Laemmle starb 1939. Sein Sohn war nicht in der Lage das Erbe des Vaters weiter zu führen. Zwar existieren die Universal-Studios bis heute. Sie haben aber mit den Ursprüngen unter Carl Laemmle so gut wie nichts mehr zu tun – ebenso wenig wie das frühe Hollywood mit der Gegenwart.
In Carla Laemmle, der Nichte Carl Laemmles, hat Kai Christiansens eine Zeitzeugin erster Güte entdeckt. So ist sein Film auch eine Hommage an Carla Laemmle: Jahrgang 1909 gehört die Schauspielerin zu den letzten lebenden Zeitzeugen der frühen Hollywood-Ära. Über ihren Onkel kam sie zum Film. Ihre erste Rolle spielte sie 1925 in der Laemmle-Verfilmung von „Das Phantom der Oper“:
Carla Laemmle berichtet vom revolutionären Aufbruch ihres Onkels in den Westen der USA aus eigener Anschauung. Das war 1912. Bis dahin war das Zentrum der amerikanischen Filmproduktion New York. Aus Platzgründen und der Konkurrenz wegen, zog Laemmle mit seiner Produktionsfirma nach Kalifornien. An der Peripherie von Los Angeles kaufte er eine Hühnerfarm, um darauf die Anfänge der Universal-City zu bauen.
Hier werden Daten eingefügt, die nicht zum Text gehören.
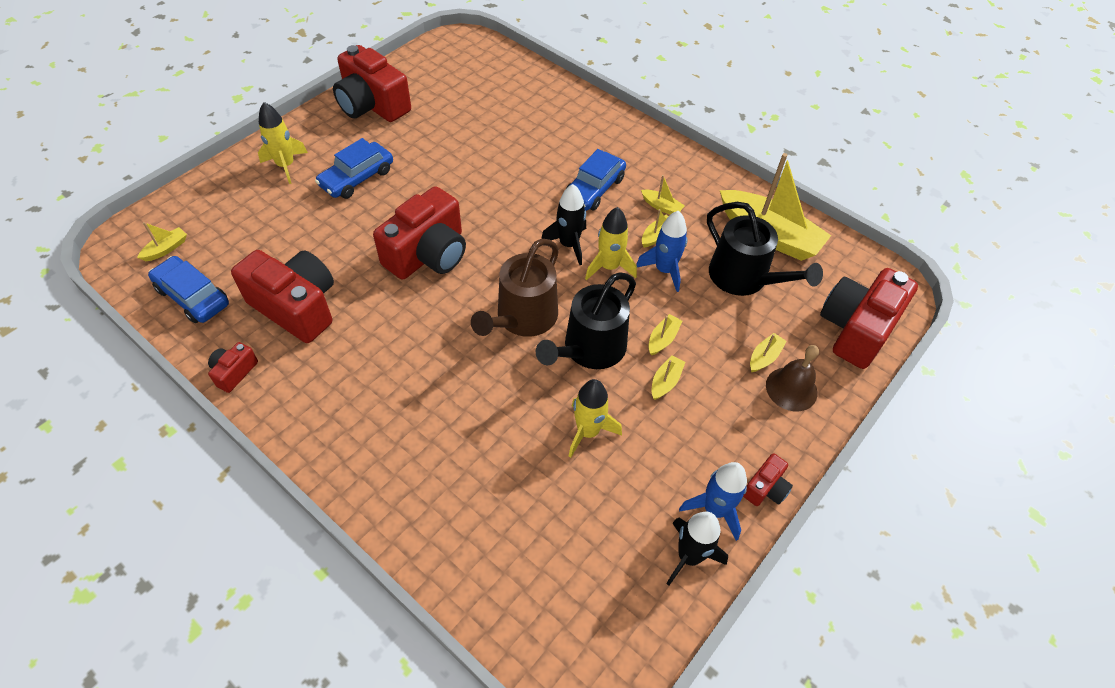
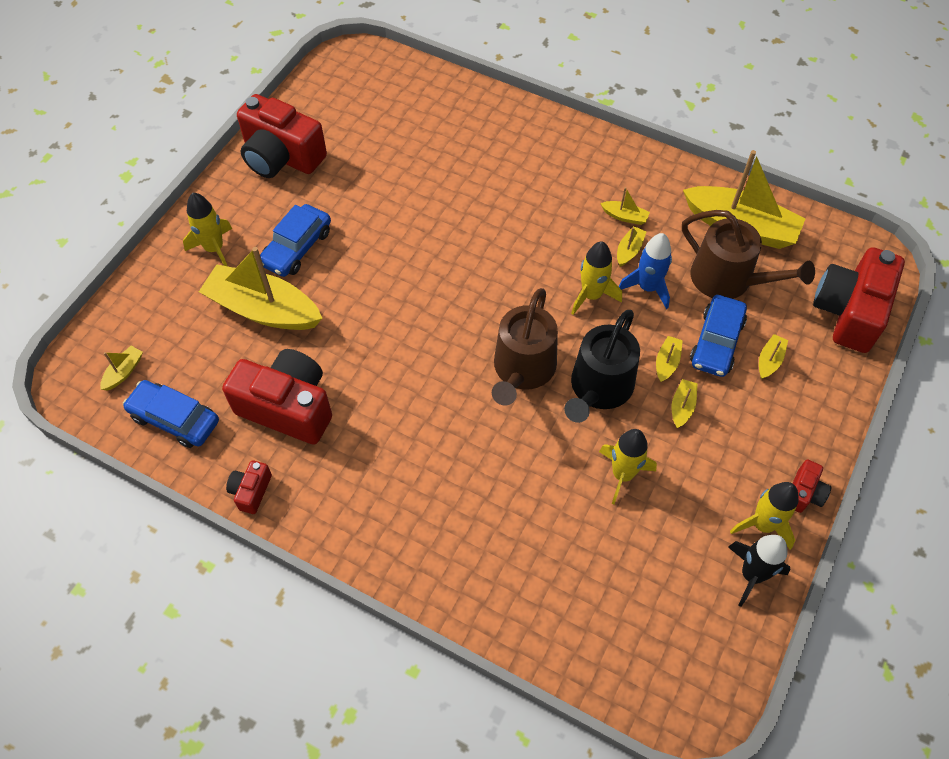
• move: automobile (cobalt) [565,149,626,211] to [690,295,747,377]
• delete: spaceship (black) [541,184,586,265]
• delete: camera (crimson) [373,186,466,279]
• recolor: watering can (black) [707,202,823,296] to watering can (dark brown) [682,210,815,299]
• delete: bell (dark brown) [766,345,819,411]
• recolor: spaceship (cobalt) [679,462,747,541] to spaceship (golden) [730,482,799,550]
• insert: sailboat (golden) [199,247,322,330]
Nicht nur geographisch, auch kommerziell gab der gelernte Kaufmann aus dem schwäbischen Laupheim dem Filmgeschäft entscheidende Impulse. Dazu gibt der Regisseur und Filmhistoriker Peter Bogdanowich in einem Interview Aufschluss, am Beispiel von John Ford, der seine Karriere bei Carl Laemmle begonnen hat. Filmgeschichte machte auch „im Westen nichts Neues“, den Laemmle, d. h. Laemmle Junior, 1929 nach dem Roman von Erich Maria Remarque produzierte.
Der geschäftstüchtige Laemmle richtete in seinen Studios Besuchertribünen ein, von denen aus man die Dreharbeiten miter-leben konnte – gegen Eintritt natürlich. Die „Keimzelle“ des heutigen Universal-Themenparks.
Kai Christiansen ist eine spannende Kulturgeschichte des amerikanischen Films gelungen, ohne das er sich dabei im anekdotischen Detail zu verliert.